• Dataset records
_ _ _ _

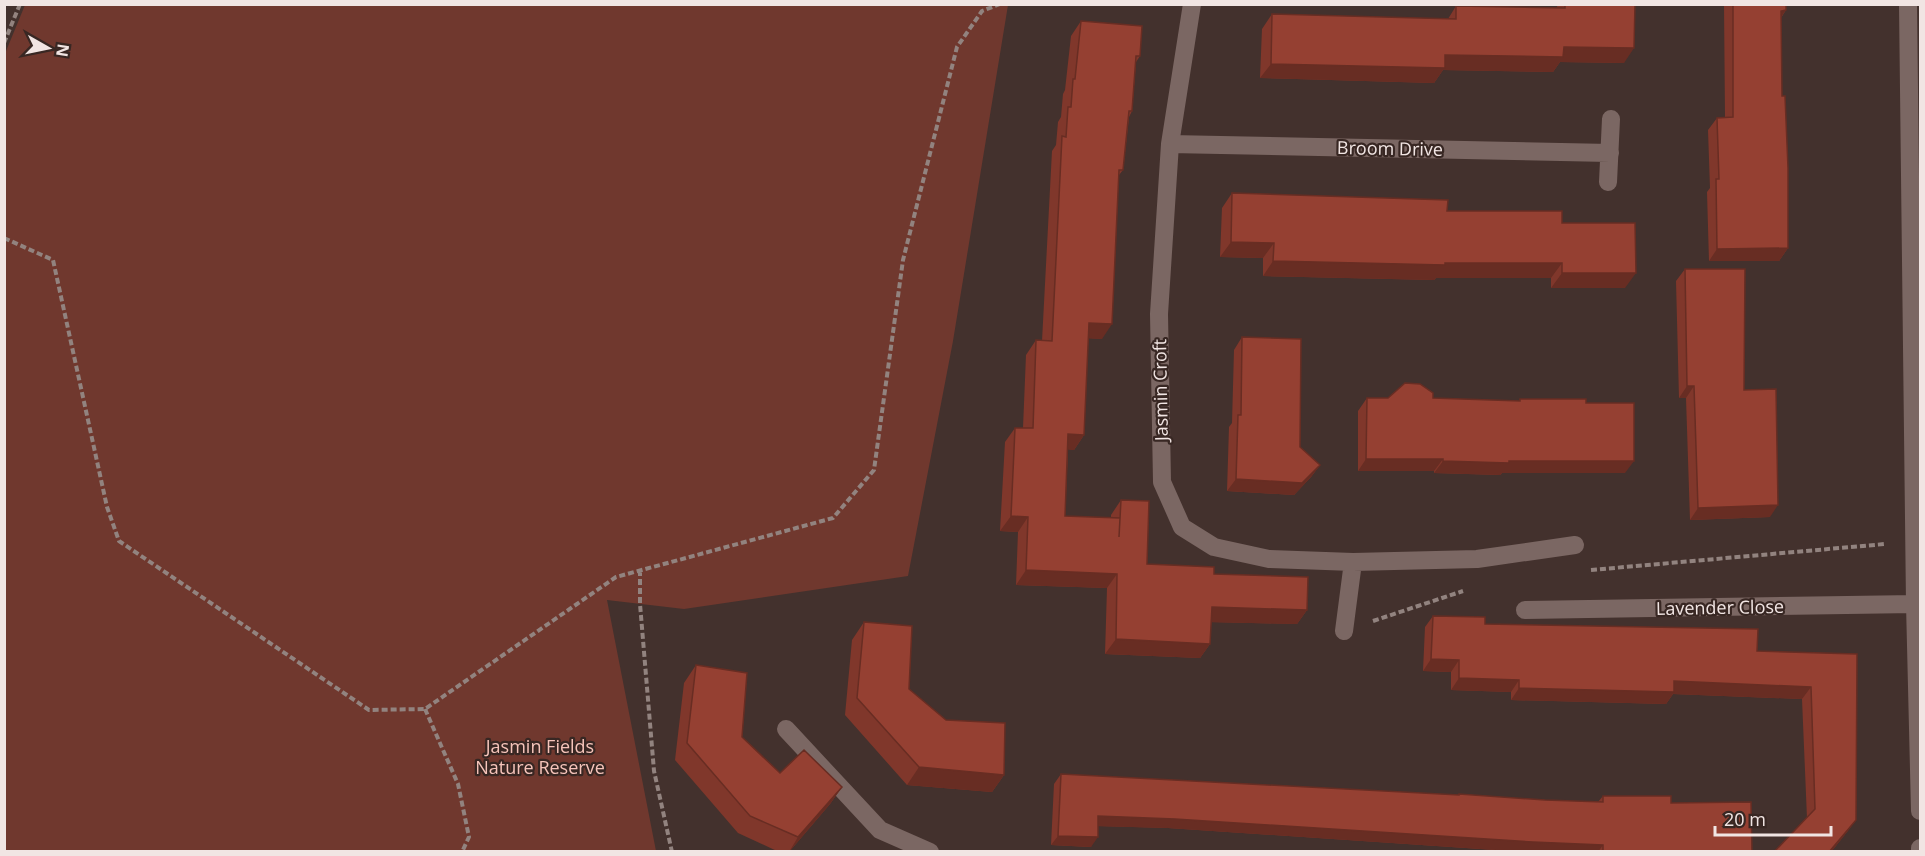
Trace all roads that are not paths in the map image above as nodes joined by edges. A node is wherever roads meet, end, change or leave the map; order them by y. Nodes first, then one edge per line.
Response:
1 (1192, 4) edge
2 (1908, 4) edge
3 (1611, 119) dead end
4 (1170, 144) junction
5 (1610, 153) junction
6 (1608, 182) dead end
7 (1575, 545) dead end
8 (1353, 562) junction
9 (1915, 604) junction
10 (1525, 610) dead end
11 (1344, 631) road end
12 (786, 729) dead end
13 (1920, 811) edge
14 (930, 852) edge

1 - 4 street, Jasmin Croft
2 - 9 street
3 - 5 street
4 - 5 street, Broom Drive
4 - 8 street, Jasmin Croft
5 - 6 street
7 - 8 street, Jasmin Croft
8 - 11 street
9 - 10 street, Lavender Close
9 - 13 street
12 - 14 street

_ _ _ _

• Problem requirements
Print verbatim every line above, apart from the pictures.

• Written solution
Trace all roads that are not paths in the map image above as nodes joined by edges. A node is wherever roads meet, end, change or leave the map; order them by y. Nodes first, then one edge per line.
Response:
1 (1192, 4) edge
2 (1908, 4) edge
3 (1611, 119) dead end
4 (1170, 144) junction
5 (1610, 153) junction
6 (1608, 182) dead end
7 (1575, 545) dead end
8 (1353, 562) junction
9 (1915, 604) junction
10 (1525, 610) dead end
11 (1344, 631) road end
12 (786, 729) dead end
13 (1920, 811) edge
14 (930, 852) edge

1 - 4 street, Jasmin Croft
2 - 9 street
3 - 5 street
4 - 5 street, Broom Drive
4 - 8 street, Jasmin Croft
5 - 6 street
7 - 8 street, Jasmin Croft
8 - 11 street
9 - 10 street, Lavender Close
9 - 13 street
12 - 14 street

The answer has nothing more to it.